**YOUR ASSIGNMENT:** Write out every line below that includes the word "picture".

**MATERIAL PROVIDED:**

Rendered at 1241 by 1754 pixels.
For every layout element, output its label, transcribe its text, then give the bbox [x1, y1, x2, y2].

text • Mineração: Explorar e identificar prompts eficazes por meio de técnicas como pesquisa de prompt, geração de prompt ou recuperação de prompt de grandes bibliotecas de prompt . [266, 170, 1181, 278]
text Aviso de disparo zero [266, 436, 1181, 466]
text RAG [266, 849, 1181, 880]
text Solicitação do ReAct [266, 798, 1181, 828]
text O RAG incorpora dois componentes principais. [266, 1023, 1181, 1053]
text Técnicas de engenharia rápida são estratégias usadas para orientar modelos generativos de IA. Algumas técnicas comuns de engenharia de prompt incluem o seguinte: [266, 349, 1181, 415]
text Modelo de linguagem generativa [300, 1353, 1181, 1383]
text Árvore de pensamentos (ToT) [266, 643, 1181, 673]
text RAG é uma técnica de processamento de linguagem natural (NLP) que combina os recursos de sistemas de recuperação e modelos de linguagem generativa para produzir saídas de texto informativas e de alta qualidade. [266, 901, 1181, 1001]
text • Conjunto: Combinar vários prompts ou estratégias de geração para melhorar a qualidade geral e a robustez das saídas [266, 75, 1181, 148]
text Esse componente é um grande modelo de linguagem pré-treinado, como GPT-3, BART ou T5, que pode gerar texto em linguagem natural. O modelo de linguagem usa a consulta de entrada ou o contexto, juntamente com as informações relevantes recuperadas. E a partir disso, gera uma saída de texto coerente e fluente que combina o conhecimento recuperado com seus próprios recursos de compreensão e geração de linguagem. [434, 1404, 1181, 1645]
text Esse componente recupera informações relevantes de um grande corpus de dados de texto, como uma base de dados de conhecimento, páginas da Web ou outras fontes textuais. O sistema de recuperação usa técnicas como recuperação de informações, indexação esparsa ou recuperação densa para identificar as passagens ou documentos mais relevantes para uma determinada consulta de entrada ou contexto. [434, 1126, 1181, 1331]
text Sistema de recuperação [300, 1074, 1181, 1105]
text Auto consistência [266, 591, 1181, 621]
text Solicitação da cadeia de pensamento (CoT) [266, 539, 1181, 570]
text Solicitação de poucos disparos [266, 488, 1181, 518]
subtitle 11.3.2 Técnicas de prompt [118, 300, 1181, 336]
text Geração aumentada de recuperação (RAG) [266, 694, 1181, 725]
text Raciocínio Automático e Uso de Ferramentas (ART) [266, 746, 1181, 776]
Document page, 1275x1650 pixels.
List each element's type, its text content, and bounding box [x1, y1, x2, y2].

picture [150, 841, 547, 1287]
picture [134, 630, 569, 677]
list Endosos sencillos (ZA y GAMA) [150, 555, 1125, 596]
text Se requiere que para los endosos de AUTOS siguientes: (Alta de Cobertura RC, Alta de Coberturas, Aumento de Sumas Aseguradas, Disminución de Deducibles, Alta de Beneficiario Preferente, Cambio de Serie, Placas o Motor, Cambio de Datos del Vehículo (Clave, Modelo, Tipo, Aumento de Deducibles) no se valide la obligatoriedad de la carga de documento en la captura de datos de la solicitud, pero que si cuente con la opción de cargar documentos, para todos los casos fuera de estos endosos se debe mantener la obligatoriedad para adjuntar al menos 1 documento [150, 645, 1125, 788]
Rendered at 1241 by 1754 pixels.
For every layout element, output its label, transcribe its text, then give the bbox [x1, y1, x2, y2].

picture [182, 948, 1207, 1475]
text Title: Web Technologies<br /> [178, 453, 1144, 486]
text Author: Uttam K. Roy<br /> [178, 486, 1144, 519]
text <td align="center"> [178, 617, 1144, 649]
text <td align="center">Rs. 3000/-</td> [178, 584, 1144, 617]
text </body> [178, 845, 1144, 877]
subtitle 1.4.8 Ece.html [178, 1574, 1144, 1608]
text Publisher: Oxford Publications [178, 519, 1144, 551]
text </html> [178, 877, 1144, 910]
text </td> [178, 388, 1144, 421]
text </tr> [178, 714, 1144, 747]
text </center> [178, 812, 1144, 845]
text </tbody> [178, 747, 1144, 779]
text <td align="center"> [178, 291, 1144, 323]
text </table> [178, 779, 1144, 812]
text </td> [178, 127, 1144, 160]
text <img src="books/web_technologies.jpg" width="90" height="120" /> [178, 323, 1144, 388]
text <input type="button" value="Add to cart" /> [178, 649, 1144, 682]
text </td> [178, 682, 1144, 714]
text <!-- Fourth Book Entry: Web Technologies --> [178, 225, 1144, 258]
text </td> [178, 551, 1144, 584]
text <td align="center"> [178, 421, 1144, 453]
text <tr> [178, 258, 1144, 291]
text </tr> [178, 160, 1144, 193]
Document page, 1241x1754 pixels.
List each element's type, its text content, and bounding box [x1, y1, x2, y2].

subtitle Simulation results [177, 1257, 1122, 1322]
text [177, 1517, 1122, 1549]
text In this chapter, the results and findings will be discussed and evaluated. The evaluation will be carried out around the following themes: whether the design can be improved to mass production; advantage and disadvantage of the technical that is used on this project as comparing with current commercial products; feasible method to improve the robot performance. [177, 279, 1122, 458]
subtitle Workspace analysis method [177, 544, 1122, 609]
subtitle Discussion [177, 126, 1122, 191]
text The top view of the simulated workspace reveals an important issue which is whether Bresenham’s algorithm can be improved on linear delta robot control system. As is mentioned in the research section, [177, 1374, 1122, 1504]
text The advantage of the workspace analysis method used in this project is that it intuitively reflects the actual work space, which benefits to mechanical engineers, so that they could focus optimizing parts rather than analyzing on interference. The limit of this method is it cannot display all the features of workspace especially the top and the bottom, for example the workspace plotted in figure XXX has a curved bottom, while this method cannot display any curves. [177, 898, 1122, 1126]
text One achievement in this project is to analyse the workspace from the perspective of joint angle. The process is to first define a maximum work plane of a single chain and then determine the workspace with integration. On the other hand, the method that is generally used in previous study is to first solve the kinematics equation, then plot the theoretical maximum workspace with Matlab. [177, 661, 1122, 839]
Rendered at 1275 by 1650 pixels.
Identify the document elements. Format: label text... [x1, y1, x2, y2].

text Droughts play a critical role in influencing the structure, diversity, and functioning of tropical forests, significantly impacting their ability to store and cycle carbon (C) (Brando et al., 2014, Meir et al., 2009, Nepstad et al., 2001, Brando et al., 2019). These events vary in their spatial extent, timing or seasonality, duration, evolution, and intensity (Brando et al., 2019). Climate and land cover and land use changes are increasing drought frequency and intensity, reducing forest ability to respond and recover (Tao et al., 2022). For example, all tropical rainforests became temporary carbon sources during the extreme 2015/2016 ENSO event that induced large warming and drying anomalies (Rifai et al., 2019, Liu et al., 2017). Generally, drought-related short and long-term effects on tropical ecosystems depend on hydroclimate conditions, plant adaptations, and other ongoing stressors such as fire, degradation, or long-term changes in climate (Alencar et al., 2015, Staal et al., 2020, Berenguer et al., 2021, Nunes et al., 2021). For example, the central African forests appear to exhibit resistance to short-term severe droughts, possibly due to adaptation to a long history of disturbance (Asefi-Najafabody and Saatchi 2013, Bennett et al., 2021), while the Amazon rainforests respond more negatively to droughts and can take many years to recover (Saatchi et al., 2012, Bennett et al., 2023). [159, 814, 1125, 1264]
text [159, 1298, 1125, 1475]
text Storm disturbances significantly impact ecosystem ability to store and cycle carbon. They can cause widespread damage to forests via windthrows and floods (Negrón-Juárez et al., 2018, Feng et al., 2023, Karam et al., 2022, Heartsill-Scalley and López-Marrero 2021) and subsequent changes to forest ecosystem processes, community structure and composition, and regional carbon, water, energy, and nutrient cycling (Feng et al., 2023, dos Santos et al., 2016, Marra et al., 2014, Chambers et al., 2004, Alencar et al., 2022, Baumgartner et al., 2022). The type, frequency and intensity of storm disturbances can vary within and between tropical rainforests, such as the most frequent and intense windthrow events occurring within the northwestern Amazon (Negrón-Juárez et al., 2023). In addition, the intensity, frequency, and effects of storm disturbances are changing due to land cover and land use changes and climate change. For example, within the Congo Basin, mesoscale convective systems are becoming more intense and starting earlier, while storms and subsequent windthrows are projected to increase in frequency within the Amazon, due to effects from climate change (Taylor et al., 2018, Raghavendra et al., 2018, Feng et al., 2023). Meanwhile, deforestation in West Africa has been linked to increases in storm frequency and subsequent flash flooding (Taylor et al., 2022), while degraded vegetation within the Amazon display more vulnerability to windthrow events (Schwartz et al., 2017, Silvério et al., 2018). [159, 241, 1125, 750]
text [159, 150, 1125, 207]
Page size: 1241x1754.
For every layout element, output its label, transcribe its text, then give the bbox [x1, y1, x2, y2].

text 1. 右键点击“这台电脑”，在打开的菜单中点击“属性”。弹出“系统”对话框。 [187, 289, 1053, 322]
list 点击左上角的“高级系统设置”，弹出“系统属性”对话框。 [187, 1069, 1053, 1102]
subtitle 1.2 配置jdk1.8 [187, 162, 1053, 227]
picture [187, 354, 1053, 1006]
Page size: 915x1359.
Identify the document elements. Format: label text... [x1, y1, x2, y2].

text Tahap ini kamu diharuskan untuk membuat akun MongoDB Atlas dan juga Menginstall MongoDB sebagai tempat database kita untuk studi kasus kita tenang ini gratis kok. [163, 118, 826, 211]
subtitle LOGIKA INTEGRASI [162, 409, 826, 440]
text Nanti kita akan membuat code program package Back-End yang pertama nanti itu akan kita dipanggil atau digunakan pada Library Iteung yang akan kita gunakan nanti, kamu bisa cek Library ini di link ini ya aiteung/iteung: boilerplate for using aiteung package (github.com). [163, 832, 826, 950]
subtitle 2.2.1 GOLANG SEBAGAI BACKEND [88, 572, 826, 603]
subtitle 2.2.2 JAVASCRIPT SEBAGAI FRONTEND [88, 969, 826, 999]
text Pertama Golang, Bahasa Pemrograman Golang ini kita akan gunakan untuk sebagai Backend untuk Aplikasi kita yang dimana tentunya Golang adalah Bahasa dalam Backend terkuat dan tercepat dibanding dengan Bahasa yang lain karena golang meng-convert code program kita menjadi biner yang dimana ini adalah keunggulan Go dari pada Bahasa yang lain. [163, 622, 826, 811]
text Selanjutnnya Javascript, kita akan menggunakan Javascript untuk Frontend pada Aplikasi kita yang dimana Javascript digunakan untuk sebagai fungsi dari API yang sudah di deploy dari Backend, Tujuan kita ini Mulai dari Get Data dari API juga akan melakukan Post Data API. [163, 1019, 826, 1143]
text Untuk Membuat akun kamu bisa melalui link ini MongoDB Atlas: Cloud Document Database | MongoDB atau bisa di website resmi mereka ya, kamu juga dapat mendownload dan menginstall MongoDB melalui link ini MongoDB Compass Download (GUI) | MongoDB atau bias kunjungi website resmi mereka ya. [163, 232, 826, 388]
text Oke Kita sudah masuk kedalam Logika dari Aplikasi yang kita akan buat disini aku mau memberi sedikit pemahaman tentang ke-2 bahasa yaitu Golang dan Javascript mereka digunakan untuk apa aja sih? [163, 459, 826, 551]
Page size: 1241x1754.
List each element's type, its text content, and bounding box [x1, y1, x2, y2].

**RESPONSE BOX:**
picture [150, 841, 547, 1287]
picture [134, 630, 569, 677]
picture [182, 948, 1207, 1475]
picture [187, 354, 1053, 1006]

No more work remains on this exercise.